DATA PROVIDED section start
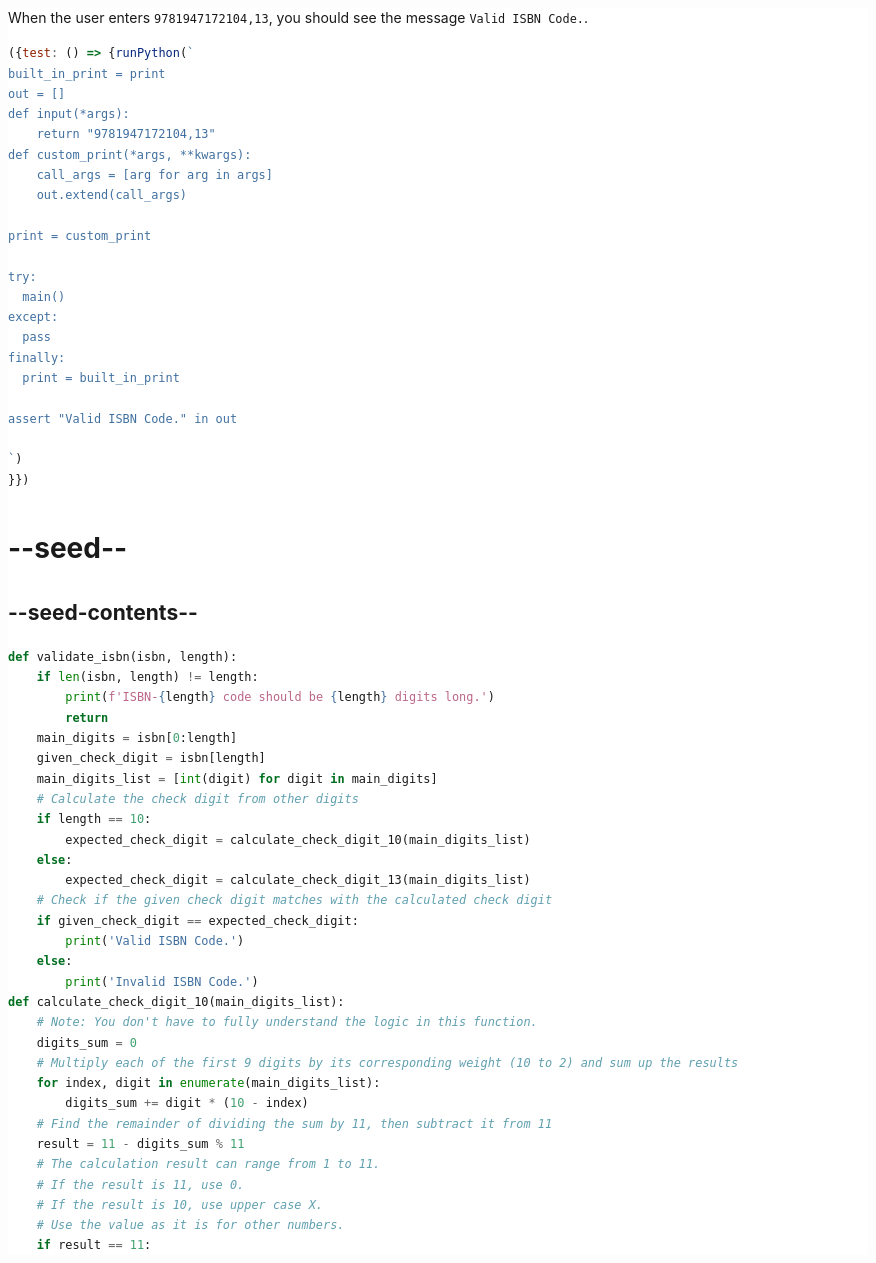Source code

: When the user enters `9781947172104,13`, you should see the message `Valid ISBN Code.`.

```js
({test: () => {runPython(`
built_in_print = print
out = []
def input(*args):
    return "9781947172104,13"
def custom_print(*args, **kwargs):
    call_args = [arg for arg in args]
    out.extend(call_args)

print = custom_print

try:
  main()
except:
  pass
finally:
  print = built_in_print

assert "Valid ISBN Code." in out

`)
}})
```

# --seed--

## --seed-contents--

```py
def validate_isbn(isbn, length):
    if len(isbn, length) != length:
        print(f'ISBN-{length} code should be {length} digits long.')
        return
    main_digits = isbn[0:length]
    given_check_digit = isbn[length]
    main_digits_list = [int(digit) for digit in main_digits]
    # Calculate the check digit from other digits
    if length == 10:
        expected_check_digit = calculate_check_digit_10(main_digits_list)
    else:
        expected_check_digit = calculate_check_digit_13(main_digits_list)
    # Check if the given check digit matches with the calculated check digit
    if given_check_digit == expected_check_digit:
        print('Valid ISBN Code.')
    else:
        print('Invalid ISBN Code.')
def calculate_check_digit_10(main_digits_list):
    # Note: You don't have to fully understand the logic in this function.
    digits_sum = 0
    # Multiply each of the first 9 digits by its corresponding weight (10 to 2) and sum up the results
    for index, digit in enumerate(main_digits_list):
        digits_sum += digit * (10 - index)
    # Find the remainder of dividing the sum by 11, then subtract it from 11
    result = 11 - digits_sum % 11
    # The calculation result can range from 1 to 11.
    # If the result is 11, use 0.
    # If the result is 10, use upper case X.
    # Use the value as it is for other numbers.
    if result == 11:
```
DATA PROVIDED section end
BRIEF: A word-for-word copy of the listing is needed, with no pictures in it.

OUTPUT FOR THIS TASK:
Source code

: When the user enters `9781947172104,13`, you should see the message `Valid ISBN Code.`.

```js
({test: () => {runPython(`
built_in_print = print
out = []
def input(*args):
    return "9781947172104,13"
def custom_print(*args, **kwargs):
    call_args = [arg for arg in args]
    out.extend(call_args)

print = custom_print

try:
  main()
except:
  pass
finally:
  print = built_in_print

assert "Valid ISBN Code." in out

`)
}})
```

# --seed--

## --seed-contents--

```py
def validate_isbn(isbn, length):
    if len(isbn, length) != length:
        print(f'ISBN-{length} code should be {length} digits long.')
        return
    main_digits = isbn[0:length]
    given_check_digit = isbn[length]
    main_digits_list = [int(digit) for digit in main_digits]
    # Calculate the check digit from other digits
    if length == 10:
        expected_check_digit = calculate_check_digit_10(main_digits_list)
    else:
        expected_check_digit = calculate_check_digit_13(main_digits_list)
    # Check if the given check digit matches with the calculated check digit
    if given_check_digit == expected_check_digit:
        print('Valid ISBN Code.')
    else:
        print('Invalid ISBN Code.')
def calculate_check_digit_10(main_digits_list):
    # Note: You don't have to fully understand the logic in this function.
    digits_sum = 0
    # Multiply each of the first 9 digits by its corresponding weight (10 to 2) and sum up the results
    for index, digit in enumerate(main_digits_list):
        digits_sum += digit * (10 - index)
    # Find the remainder of dividing the sum by 11, then subtract it from 11
    result = 11 - digits_sum % 11
    # The calculation result can range from 1 to 11.
    # If the result is 11, use 0.
    # If the result is 10, use upper case X.
    # Use the value as it is for other numbers.
    if result == 11:
```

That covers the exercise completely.